燃え上がる地面とそれに取り囲まれ、逃げ場をなくした多数の兵士。そして――
「あれが……ジンくん?」
――呟いたクロウの言葉通り、炎の切れ間から見えるのは大剣を振り回す炎に包まれた男だ。
力に任せて大剣を振り回し、逃げ惑う兵士たちを文字通り千切って投げる姿は、普段のジンからは想像すらできない程凶悪だ。
「まるでモンスターんごたるの」
「青年がそれ言っちゃ駄目でしょ」
笑う六郎に呆れ顔で突っ込むクロウが、炎とジンを飛び越えて向こうに見える洞穴へと消えていく――その背中を見ながら六郎は小さく溜息をついた。
異様なジン。そしてこの状況。既に手遅れだろう事を六郎は理解している。恐らくクロウも頭では分かっているのだろうが、やはり己の目で確認せねば気が済まないのだろう。
律儀と言うか、非情になれないというか。
もうこの状況を見た時点で、六郎やクロウに出来ることはない。せいぜいジンが落ち着くのを待ってから事情を聞くくらいで、後はサクヤを取り返す算段をつけるのが最優先事項だ。
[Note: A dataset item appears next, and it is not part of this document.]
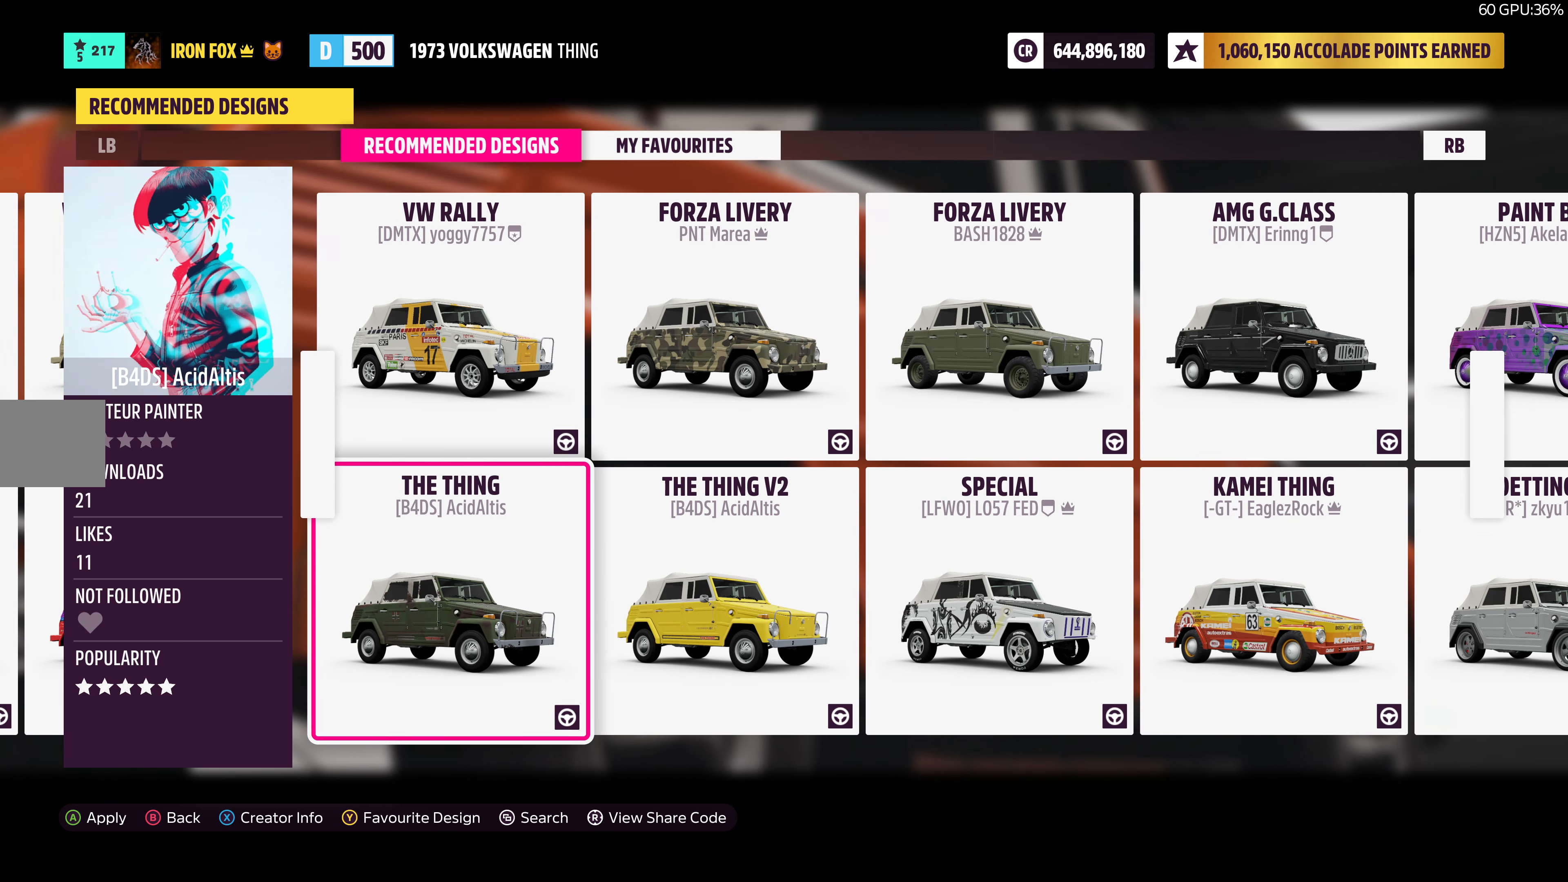
{"buttons": [], "left_stick": "center", "right_stick": "center", "events": []}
とはいえ、他に生き残りが居るかどうかの確認も必要といえば必要か、と六郎は既に見えなくなったクロウの背中から視線を逸した。
炎に退路を塞がれ、前にはジン――成す術もなく燃やされ千切られ数を減らしていく兵士。
最後の一人がその身体を上下に分かたれた後、ジンの咆哮が夜空を揺らした。開けた胸元からも立ち上る炎を見て「なるほど」と頷いた六郎は、初めてジンの服装に意味があった事を理解している。
そんなジンと視線がかち合った――間髪を入れず六郎へと接近するジン。
地面を穿つ踏み込みとともに、ジンがその手の大剣を横に薙ぐ。
フワリと飛んで躱した六郎が、「何じゃ。怒りすぎて阿呆になっとるんか」と呆れた笑顔を見せた。
「コロス……殺してやる!」
「ほたえな小僧」
大剣を振り上げたジンの前で、溜息をついた六郎が片手で指を鳴らした。
その音が合図だったかのように、ジンが突進。
大上段から振り下ろされた大剣。
脳天に迫るそれを、
引いた左足の勢いそのまま六郎が回転。
回転に合わせ六郎は左の裏拳を――放つその視界の端に、跳ねるように六郎の延髄へと迫る大剣。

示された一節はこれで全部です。